実行タスク. 下のテキストに出てくる人名は何ですか?すべて挙げてください。

提供テキスト.
+ + + + +

Monsakでも、何年もかけてパーソナル・ブランドを確立しました。毎週月曜日の朝、4年連続でビデオを撮ったと記憶しています。

それによって顧客を獲得できることを期待し、常に注目をもたらさなければならないと感じることは分かります。今はそれを支えてくれる素晴らしい同僚もいます。しかし、私の顔が見えなくなったら、人々は離れていってしまいます。 素晴らしいソーシャルメディアでありプラットフォームですが、あなたの仰ることも理解できます。 

 

Jurianne

今後はニュースレターをもう少し楽しいものにしたいと思っています。私のウェブサイトを訪れてくれた顧客に直接届けられる電子メールは間違いなく素晴らしいツールであり、もっと可能性があると思っています。Pinterestへも、しばらく行っていなかったことに気がつきました。ムードボードなどに必要です。 

幸いなことに、私の周りには素晴らしいアシスタントのキムと、よく話す、良いつながりを持っているメーカー仲間が何人かいます。私は起業家精神を選択したのですから、舵は自分できらなければなりません。いい方向へすすんでいると確信しています。

 

Margriet

そういった仲間の存在は本当に心強いですよね。私は、自分の情熱を失うことについていつも話しています。あなたは仕事への情熱を失って悩んだことはありますか?

 

Jurianne

ええ、もちろんそういうこともあります。

数ヶ月後に展示会が控えているのに、まだ新製品のアイデアがない…ああ、助けて!みたいな。完全に道に迷ってしまい、情熱の火が消えてしまいます。

しかし、そんな時は何もせず、ただ自然の中をひたすら歩きすべてをスポンジのように吸収するという素晴らしい技も見つけました。頭を空っぽにして歩き、ふと感じたこと、すべてを受け入れるんです。

前回もそうでした。その日家の近くの国立公園をただひたすらに歩いていました。「このような製品を作らなければならない」と思っていたのが「本当にそうなのか?いや、そうではない」と感じた瞬間、突然全く新しいアイデアを思いつきました。私の心はスキップし、鼓動が高鳴りました。

ですから、1日、2日、あるいはそれ以上、完全に空っぽの状態で体力を消耗することはとても重要なんだと思います。

その時思いついたアイデアは現在進行中です。

この冬の新しいデザインは、私にとって初めての試みです。しかもオランダでもインドでもなく、全く違う国でつくられています。私が思い描いたものをつくってくれるアトリエを探すところから始まりました。(結果、最高のアトリエに巡り会えました!)アイデアを思いついたはいいけれど、最初はできるかな?本当に製品になるかな?とも思いました。しかし、ワクワク感が勝りました。このアイデアを考えているととても楽しいのです。

最近読んだ本にこんな名言がありました。

+ + + + +

対象データ.
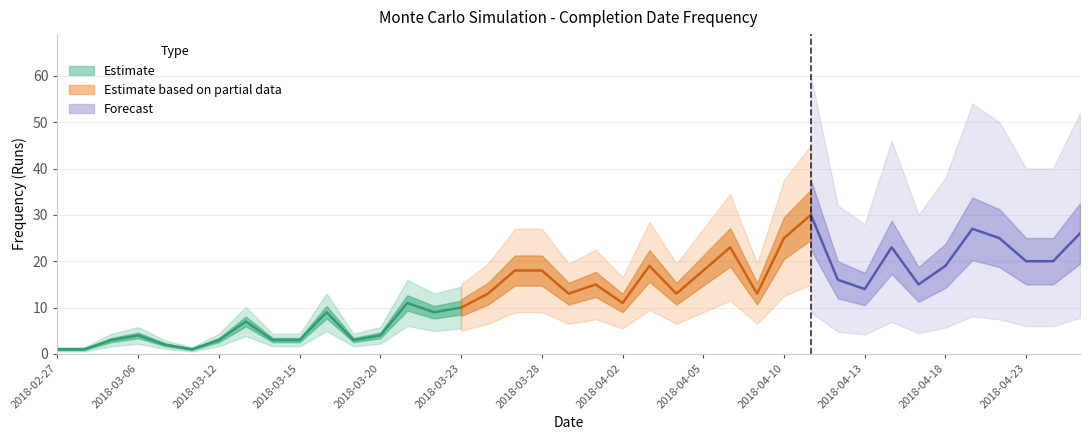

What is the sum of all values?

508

+ + + + +

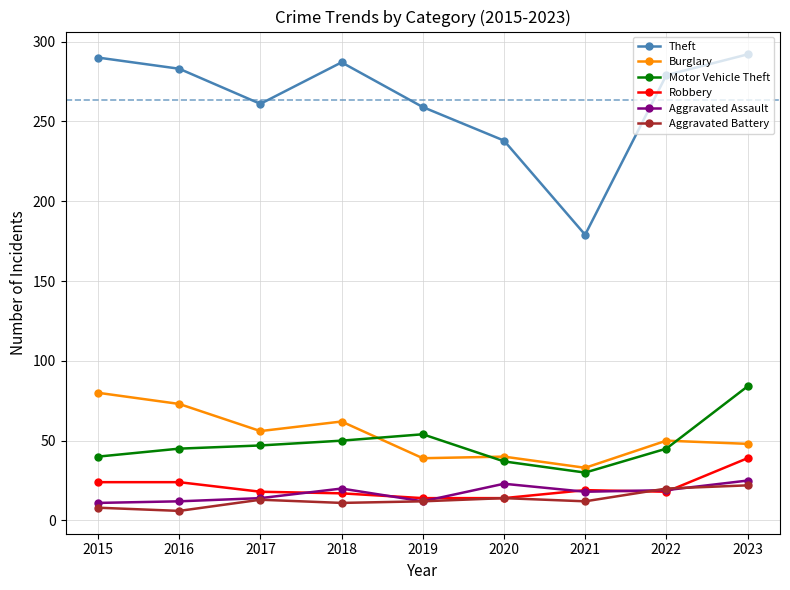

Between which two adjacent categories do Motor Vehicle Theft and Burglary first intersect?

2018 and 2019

+ + + + +

タスク結果. Jurianne、Margriet、キム